| BRIEF |
Write out exactly the lines from the one containing "oil burner: none" through the last line of the records below, both included, and leave out any pictures.

| Consecutive indoor room images |

- - - -

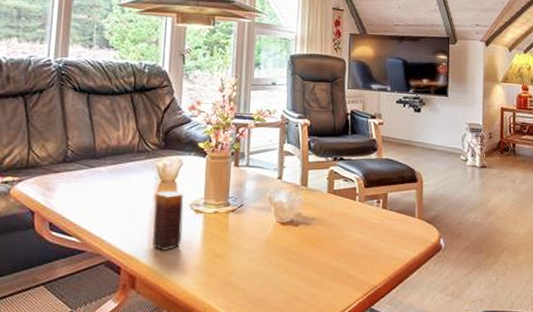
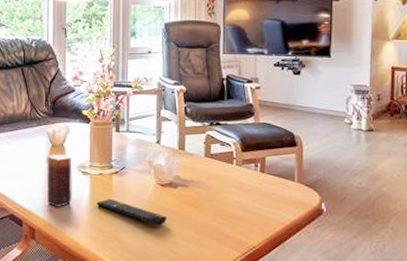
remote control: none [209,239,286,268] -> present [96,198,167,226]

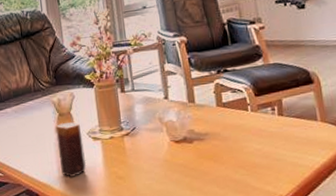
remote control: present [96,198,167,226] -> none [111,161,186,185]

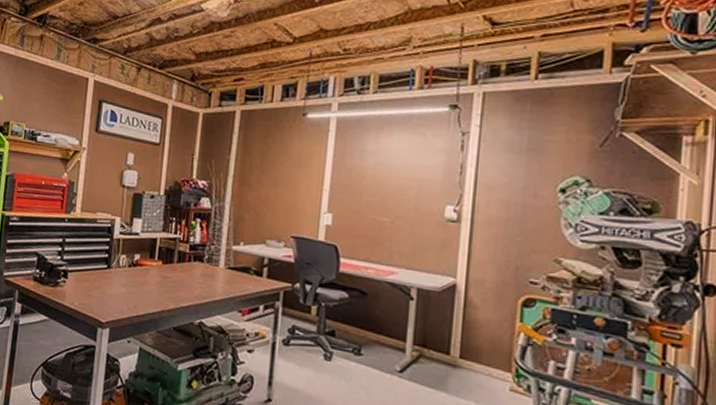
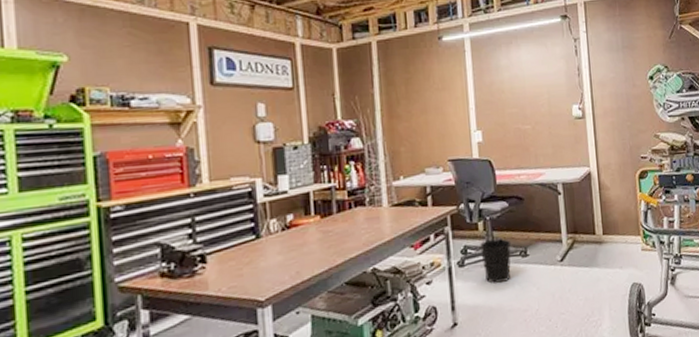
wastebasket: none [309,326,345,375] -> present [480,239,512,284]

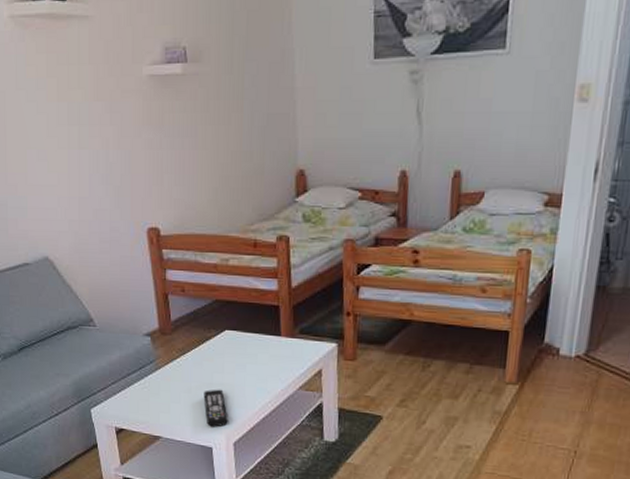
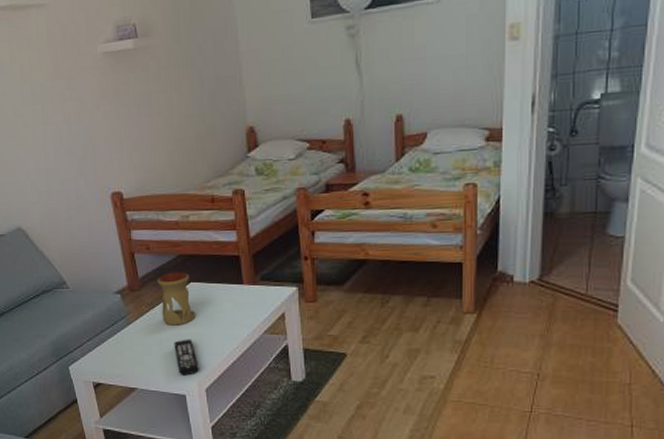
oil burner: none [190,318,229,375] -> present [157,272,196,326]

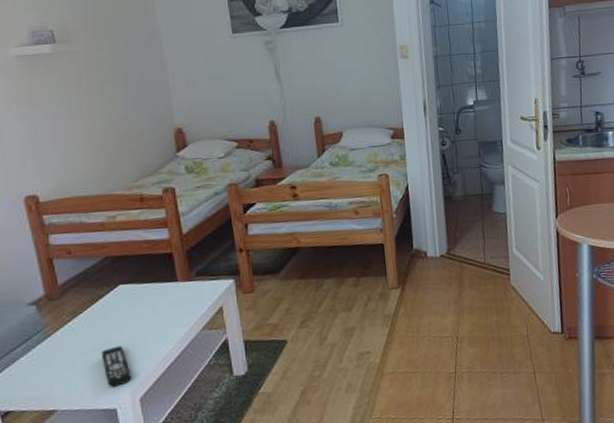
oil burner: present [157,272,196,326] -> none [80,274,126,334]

- - - -

| ANSWER |
oil burner: none [190,318,229,375] -> present [157,272,196,326]

oil burner: present [157,272,196,326] -> none [80,274,126,334]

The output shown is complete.